OLD - FASHIONED APPLE DUMPLINGS 
3 c. all-purpose flour
2 tsp. baking powder
1 tsp. salt
1 c. shortening
3/4 c. milk
3 lg. Winesap, York, or cooking apples
2 tbsp. butter, divided
1 tbsp. sugar, divided
1 1/2 tsp. ground cinnamon, divided
1 1/2 c. sugar
1 1/2 c. water
1 tbsp. butter
1/4 tsp. ground nutmeg
1/4 tsp. ground cinnamon

Combine first 3 ingredients; cut in shortening with pastry blender until mixture resembles coarse meal. Gradually add milk, stirring to make a soft dough. Roll dough out on a lightly floured surface to 1/4-inch thickness, shaping into a 21 x 14 inch rectangle; cut dough with a pastry cutter into six 7-inch squares.

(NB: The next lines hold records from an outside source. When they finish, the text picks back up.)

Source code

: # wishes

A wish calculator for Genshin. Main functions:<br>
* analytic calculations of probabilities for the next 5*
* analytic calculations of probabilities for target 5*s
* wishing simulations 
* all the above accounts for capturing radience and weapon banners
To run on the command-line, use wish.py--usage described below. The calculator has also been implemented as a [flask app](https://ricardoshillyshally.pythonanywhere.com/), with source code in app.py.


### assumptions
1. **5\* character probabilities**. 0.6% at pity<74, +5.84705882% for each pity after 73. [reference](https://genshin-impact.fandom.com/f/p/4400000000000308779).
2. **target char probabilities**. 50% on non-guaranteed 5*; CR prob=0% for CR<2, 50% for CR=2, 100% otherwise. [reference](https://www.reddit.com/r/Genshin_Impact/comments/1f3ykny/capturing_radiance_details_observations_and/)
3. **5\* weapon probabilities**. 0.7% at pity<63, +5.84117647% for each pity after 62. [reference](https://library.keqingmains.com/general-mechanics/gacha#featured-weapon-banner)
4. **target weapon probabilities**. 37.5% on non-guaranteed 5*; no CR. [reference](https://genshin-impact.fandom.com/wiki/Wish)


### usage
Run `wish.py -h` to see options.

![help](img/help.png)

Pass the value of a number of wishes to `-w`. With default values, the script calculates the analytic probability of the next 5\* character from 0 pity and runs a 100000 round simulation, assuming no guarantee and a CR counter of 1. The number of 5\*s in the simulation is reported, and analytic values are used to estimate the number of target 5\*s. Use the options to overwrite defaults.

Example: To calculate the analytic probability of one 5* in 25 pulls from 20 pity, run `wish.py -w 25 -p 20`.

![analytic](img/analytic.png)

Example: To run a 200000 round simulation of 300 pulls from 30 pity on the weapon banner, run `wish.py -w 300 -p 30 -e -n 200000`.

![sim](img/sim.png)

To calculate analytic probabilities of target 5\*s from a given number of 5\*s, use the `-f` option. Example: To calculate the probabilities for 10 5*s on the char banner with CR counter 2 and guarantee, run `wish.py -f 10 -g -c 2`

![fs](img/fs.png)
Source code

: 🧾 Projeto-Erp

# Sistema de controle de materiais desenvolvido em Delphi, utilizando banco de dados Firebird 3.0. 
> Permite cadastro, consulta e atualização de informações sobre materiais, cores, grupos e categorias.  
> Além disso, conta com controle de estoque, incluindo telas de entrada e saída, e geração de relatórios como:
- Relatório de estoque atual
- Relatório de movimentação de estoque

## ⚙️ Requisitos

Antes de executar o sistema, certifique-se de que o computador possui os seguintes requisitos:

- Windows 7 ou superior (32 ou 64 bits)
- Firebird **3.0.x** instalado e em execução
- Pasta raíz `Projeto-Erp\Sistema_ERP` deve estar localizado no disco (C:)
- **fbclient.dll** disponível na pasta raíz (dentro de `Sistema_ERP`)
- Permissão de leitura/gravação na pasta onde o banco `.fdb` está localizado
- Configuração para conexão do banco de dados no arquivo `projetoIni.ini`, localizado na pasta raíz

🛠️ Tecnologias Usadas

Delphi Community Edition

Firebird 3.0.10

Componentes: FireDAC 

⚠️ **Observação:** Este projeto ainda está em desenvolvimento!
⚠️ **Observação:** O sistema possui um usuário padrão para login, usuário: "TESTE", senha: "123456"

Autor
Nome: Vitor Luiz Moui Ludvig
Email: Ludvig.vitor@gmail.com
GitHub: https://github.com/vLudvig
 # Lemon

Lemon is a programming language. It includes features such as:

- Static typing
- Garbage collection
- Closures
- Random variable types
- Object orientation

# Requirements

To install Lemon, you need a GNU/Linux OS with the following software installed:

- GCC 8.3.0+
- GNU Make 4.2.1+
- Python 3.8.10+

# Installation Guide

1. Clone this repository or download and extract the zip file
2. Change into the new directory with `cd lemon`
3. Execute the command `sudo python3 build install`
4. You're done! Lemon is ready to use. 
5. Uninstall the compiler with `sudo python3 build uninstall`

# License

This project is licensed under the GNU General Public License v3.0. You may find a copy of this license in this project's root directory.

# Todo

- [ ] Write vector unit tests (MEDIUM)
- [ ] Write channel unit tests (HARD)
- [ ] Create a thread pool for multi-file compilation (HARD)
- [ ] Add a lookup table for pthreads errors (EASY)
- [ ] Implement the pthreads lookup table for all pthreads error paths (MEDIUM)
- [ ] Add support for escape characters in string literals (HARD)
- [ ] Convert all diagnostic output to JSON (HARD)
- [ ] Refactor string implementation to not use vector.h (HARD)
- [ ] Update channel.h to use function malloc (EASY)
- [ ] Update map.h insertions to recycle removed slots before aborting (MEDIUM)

Peel and core apples. Cut in half. Place one apple half on each pastry square; dot each with 1 teaspoon butter. Sprinkle each with 1/2 teaspoon sugar and 1/4 teaspoon cinnamon. Moisten edges of each dumpling with water; bring corners to center, pinching edges to seal. Place the dumplings in a lightly greased 12 x 8 x 2 inch baking dish. Bake at 375 degrees for 35 minutes.

Combine 1 1/2 cups sugar, 1 1/2 cups water, 1 tablespoon butter, nutmeg, and 1/4 teaspoon cinnamon in a medium saucepan; bring to a boil. Reduce hat, and simmer 4 minutes, stirring occasionally until butter melts and sugar dissolves. Pour syrup over cooked dumplings; serve immediately. Yield: 6 servings.